Nineteen-year old Lysander has just had the best night partying. However, waking up naked and hungover on the floor when his father arrives home early was not the best plan. Lysander thinks his father will just briefly talk to him and the spending and partying will continue on as usual, just like every other time. But this time, Lysander finds himself on the road to a retreat for troubled teens. His first stop is his Aunt’s house, as his cousin Finn is going to the same retreat. Once arriving at his final destination, Lysander’s full social calendar and designer clothes are traded for team therapy sessions and tie dye shirts.
Lysander is now surrounded by a group of teens all having their own issues and hiding their own secrets. This includes good looking Cai who seems to direct his anger at Lysander. When their anger ignites a spark between them, Lysander and Cai find refuge and temporary safety in each other’s arms. On a path he never sought out, Lysander has to overcome lies as well as self revelations that he never intended to make. But when those lies catch up to him, he may take down more than himself and the trust Cai has put into him may be irrevocably broken.

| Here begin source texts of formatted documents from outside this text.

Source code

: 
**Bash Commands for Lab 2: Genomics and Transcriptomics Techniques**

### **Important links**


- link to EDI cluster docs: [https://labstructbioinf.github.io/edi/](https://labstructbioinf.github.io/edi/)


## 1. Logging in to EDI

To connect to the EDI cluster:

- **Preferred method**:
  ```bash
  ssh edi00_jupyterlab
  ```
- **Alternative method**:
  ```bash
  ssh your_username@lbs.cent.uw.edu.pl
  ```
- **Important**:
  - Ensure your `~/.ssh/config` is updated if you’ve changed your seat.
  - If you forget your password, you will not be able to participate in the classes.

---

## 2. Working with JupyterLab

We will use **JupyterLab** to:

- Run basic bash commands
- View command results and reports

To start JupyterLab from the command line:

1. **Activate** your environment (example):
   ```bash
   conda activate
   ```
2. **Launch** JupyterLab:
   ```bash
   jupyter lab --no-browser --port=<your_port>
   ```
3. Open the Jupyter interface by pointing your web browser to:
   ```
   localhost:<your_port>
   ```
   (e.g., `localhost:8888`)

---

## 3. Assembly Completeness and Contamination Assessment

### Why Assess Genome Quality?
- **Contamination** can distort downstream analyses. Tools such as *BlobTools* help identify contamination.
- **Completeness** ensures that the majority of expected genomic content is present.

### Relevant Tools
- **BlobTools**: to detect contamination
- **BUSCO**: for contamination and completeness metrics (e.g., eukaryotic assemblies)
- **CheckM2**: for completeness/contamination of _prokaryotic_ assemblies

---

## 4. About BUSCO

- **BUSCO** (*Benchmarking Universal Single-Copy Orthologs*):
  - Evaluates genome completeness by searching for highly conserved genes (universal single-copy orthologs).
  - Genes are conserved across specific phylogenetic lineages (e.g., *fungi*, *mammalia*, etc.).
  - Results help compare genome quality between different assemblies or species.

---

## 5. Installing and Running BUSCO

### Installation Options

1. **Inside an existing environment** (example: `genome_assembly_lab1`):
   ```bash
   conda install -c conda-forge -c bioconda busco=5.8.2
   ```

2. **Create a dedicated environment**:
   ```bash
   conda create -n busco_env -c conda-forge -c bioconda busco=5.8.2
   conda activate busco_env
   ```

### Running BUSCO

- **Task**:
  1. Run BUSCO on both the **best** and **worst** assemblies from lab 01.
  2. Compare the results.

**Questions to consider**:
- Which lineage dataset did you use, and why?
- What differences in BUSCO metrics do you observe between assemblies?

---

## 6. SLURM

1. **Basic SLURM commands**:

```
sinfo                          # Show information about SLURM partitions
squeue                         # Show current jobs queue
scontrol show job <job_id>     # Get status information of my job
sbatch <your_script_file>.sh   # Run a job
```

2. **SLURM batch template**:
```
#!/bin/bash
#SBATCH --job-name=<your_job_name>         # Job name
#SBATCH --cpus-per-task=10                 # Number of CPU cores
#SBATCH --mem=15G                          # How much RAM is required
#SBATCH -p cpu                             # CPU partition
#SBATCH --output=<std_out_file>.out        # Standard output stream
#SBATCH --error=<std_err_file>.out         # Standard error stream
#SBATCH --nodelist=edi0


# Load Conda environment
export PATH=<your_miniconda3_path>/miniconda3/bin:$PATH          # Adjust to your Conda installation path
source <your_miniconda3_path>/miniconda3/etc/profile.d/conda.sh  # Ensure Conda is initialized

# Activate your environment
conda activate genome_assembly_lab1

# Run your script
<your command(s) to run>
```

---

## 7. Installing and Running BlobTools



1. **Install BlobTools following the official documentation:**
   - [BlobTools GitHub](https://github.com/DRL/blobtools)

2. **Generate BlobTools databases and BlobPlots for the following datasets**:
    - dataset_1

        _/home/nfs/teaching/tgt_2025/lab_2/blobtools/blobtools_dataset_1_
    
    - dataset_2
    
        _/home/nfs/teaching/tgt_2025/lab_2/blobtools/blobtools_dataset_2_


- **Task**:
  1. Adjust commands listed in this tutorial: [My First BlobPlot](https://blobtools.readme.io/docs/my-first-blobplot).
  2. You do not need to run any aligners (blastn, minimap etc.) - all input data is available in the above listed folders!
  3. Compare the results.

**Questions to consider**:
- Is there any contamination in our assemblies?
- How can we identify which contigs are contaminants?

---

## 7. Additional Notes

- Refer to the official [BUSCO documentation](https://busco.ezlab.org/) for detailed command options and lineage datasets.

This book opens right in the thick of it with Lysander’s father standing over his naked and hungover form, surrounded by five other guys in a similar state. Despite the circumstances, their initial exchange was entertaining as Lysander tells his father he can’t sit down because, well, it hurts. Lysander’s personality comes through immediately, as he wears designer clothes, has plenty of money at his disposal, and wants for nothing. Well, almost nothing. Lysander has always been looking for his father’s approval and all of his antics have never resulted in the one thing he truly wanted, his father’s attention. He does get his attention finally when his father tells him in no uncertain terms that the retreat is his only option.
And on we go until we got to chapter three, and I will admit I was annoyed at the direction the story was taking when Lysander and his cousin are en route to the retreat. But, it didn’t completely go off the rails and that part of the story I will let you discover for yourself. Once settled into the retreat, Lysander is less confrontational than initially expected and he tries to blend. When he has a confrontation with Cai, his non-dishwashing persona rears up, and the heated exchange does not end as either of them had planned. They then can’t keep their hands off of each other and every time they are together it just fuels their intensity to be together again. But, they can’t even decide if the like each other as Cai says to Lysander, “I still haven’t decided if you’re okay or if you’re an asshole….” To which Lysander replies, “That’s fine. If it comes down to it, we can hate-fuck.”

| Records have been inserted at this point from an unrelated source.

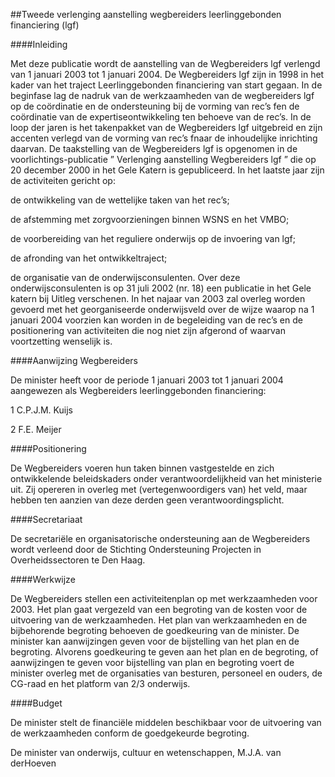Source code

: <meta http-equiv='Content-Type' content='text/html; charset=utf-8' />

##Tweede verlenging aanstelling wegbereiders leerlinggebonden financiering (lgf)

####Inleiding

Met deze publicatie wordt de aanstelling van de Wegbereiders lgf verlengd van 1 januari 2003 tot 1 januari 2004. De Wegbereiders lgf zijn in 1998 in het kader van het traject Leerlinggebonden financiering van start gegaan. In de beginfase lag de nadruk van de werkzaamheden van de wegbereiders lgf op de coördinatie en de ondersteuning bij de vorming van rec’s fen de coördinatie van de expertiseontwikkeling ten behoeve van de rec’s. In de loop der jaren is het takenpakket van de Wegbereiders lgf uitgebreid en zijn accenten verlegd van de vorming van rec’s fnaar de inhoudelijke inrichting daarvan. De taakstelling van de Wegbereiders lgf is opgenomen in de voorlichtings-publicatie ” Verlenging aanstelling Wegbereiders lgf ” die op 20 december 2000 in het Gele Katern is gepubliceerd. In het laatste jaar zijn de activiteiten gericht op: 

de ontwikkeling van de wettelijke taken van het rec’s;  

de afstemming met zorgvoorzieningen binnen WSNS en het VMBO;  

de voorbereiding van het reguliere onderwijs op de invoering van lgf;  

de afronding van het ontwikkeltraject;  

de organisatie van de onderwijsconsulenten. Over deze onderwijsconsulenten is op 31 juli 2002 (nr. 18) een publicatie in het Gele katern bij Uitleg verschenen.   In het najaar van 2003 zal overleg worden gevoerd met het georganiseerde onderwijsveld over de wijze waarop na 1 januari 2004 voorzien kan worden in de begeleiding van de rec’s en de positionering van activiteiten die nog niet zijn afgerond of waarvan voortzetting wenselijk is.    

####Aanwijzing Wegbereiders

De minister heeft voor de periode 1 januari 2003 tot 1 januari 2004 aangewezen als Wegbereiders leerlinggebonden financiering: 

1 C.P.J.M. Kuijs  

2 F.E. Meijer      

####Positionering

De Wegbereiders voeren hun taken binnen vastgestelde en zich ontwikkelende beleidskaders onder verantwoordelijkheid van het ministerie uit. Zij opereren in overleg met (vertegenwoordigers van) het veld, maar hebben ten aanzien van deze derden geen verantwoordingsplicht.    

####Secretariaat

De secretariële en organisatorische ondersteuning aan de Wegbereiders wordt verleend door de Stichting Ondersteuning Projecten in Overheidssectoren te Den Haag.    

####Werkwijze

De Wegbereiders stellen een activiteitenplan op met werkzaamheden voor 2003. Het plan gaat vergezeld van een begroting van de kosten voor de uitvoering van de werkzaamheden. Het plan van werkzaamheden en de bijbehorende begroting behoeven de goedkeuring van de minister. De minister kan aanwijzingen geven voor de bijstelling van het plan en de begroting. Alvorens goedkeuring te geven aan het plan en de begroting, of aanwijzingen te geven voor bijstelling van plan en begroting voert de minister overleg met de organisaties van besturen, personeel en ouders, de CG-raad en het platform van 2/3 onderwijs.    

####Budget

De minister stelt de financiële middelen beschikbaar voor de uitvoering van de werkzaamheden conform de goedgekeurde begroting.      

De 
minister van onderwijs, cultuur en wetenschappen, 
M.J.A. van derHoeven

There were some real and tragic issues discussed throughout the book coming from many directions. While the majority of the time was spent on Lysander, Cai, and Finn, there were a host of secondary characters all with troubling issues. We get a taste of all of their stories, but with so many of them there was not enough time to go into depth with them all and then several characters started to blend together. Cai is especially broken, his story is heartfelt and sad, and wanting to take care of him surprises and begins to ground Lysander. Lysander and Cai fall in love within their own bubble within a matter of days and their shift from hating each other to loving each other is remarkably quick, but there was something about them together that just worked as they clicked in place together. When Lysander really has a chance to show some growth, he continues to not think things through. Only two weeks had passed at that point, it was not reasonable to expect that much growth, yet the story was sort of demanding it from him.
The retreat itself was somewhat troubling as residents were changing rooms without approval, personal files were left carelessly in view, and fights were erupting without a staff member in sight. Lysander’s father was not a fully formed character, he appears and disappears throughout the story, and in the nineteen years of Lysander’s life, his father really needed to get a clue.
My thoughts on this story were that it wavered between just digging deep enough in some areas to not digging deep enough in others. There were parts that were predictable and parts that weren’t. Overall, I was completely invested, and hanging out with Lysander, as well as Cai, held my attention and was enjoyable to read.